*** 지문 ***
그러나 디코더에 쓰이는 GRU는 하나의 인자 (요약 벡터 $c$)를 더 입력받는다.

$$
r = \sigma\big(W_r\cdot[x, h_{\langle t-1\rangle}, c]+b_r\big), \\
z = \sigma\big(W_z\cdot[x, h_{\langle t-1\rangle}, c]+b_z\big), \\
\tilde{h}^{\langle t\rangle} = \tanh\big(W\cdot[x, r\odot h_{\langle t-1\rangle}, r\odot c]+b_{\tilde{h}}\big), \\
h^{\langle t\rangle} = z \odot h^{\langle t-1\rangle} + (1-z) \odot \tilde{h}^{\langle t\rangle}.
$$
<div align="center">Equations of GRU for Decoder [2]</div>

In [50]:
class GRULayer(nn.Module):

  def __init__(self, input_size, hidden_size, is_decoder, dtype=torch.float, device='cpu'):
    super(GRULayer, self).__init__()
    self.input_size = input_size
    self.hidden_size = hidden_size
    self.is_decoder = is_decoder
    self.factory_kwargs = {'dtype': dtype, 'device': device}

    # summary_size == hidden_size
    combined_size = input_size + 2 * hidden_size if is_decoder \
      else input_size + hidden_size
    self.linear_reset = nn.Linear(combined_size, hidden_size,
                                  **self.factory_kwargs)
    self.linear_update = nn.Linear(combined_size, hidden_size,
                                   **self.factory_kwargs)
    self.linear_new = nn.Linear(combined_size, hidden_size,
                                **self.factory_kwargs)

  def forward(self, input, hidden=None, summary=None):
    """Args:
        input: torch.Tensor, [seq_len, input_size] or
          [seq_len, batch_size, input_size]
        hidden: torch.Tensor, [hidden_size] or [batch_size, hidden_size]
        summary: torch.Tensor, [hidden_size] or [batch_size, hidden_size]

    Return:
        output: torch.Tensor, [seq_len, hidden_size] or
            [seq_len, batch_size, hidden_size]
        hidden: torch.Tensor, [hidden_size] or [batch_size, hidden_size]
    """
*** 제공 자료 ***
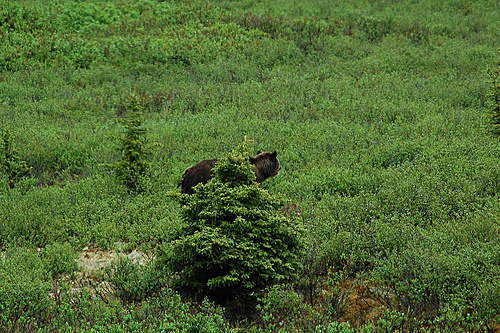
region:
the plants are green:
***
연습 문제 A:
다음 (i), (ii), (iii)이 GRU 디코더 지문의 내용과 일치하는지 각각 예 또는 아니요로 답하세요. 판단의 근거가 되는 지문의 구절을 그대로 인용하세요.
(i) 디코더에 쓰이는 GRU는 요약 벡터 c를 추가로 입력받는다.
(ii) 디코더일 때 combined_size는 input_size + hidden_size이다.
(iii) forward 메서드에서 hidden 인자의 기본값은 None이다.
연습 문제 B: GRU 디코더 지문을 마지막 줄 다음부터 이어서 작성하세요.

정답 A:
(i) 예. "그러나 디코더에 쓰이는 GRU는 하나의 인자 (요약 벡터 $c$)를 더 입력받는다."
(ii) 아니요. "combined_size = input_size + 2 * hidden_size if is_decoder"
(iii) 예. "def forward(self, input, hidden=None, summary=None):"

정답 B:
    assert (2 <= len(input.shape) <= 3) and input.size(-1) == self.input_size, \
      "The shape of the `input` should be [seq_len, input_size] or " \
      "[seq_len, batch_size, input_size]"
    assert (not self.is_decoder and summary is None) or \
      (self.is_decoder and hidden is not None and summary is not None), \
      "The GRU for an encoder should not receive a summary vector and for " \
      "a decoder should receive a hidden state and a summary vector."
    assert (hidden is None) or \
      (len(hidden.shape) == len(input.shape) - 1 and \
       hidden.size(-1) == self.hidden_size), \
      "The shape of the `hidden` should be [hidden_size] or " \
      "[batch_size, hidden_size]"
    assert (summary is None) or \
      (len(summary.shape) == len(input.shape) - 1 and \
       summary.size(-1) == self.hidden_size), \
      "The shape of the `summary` should be [hidden_size] or " \
      "[batch_size, hidden_size]"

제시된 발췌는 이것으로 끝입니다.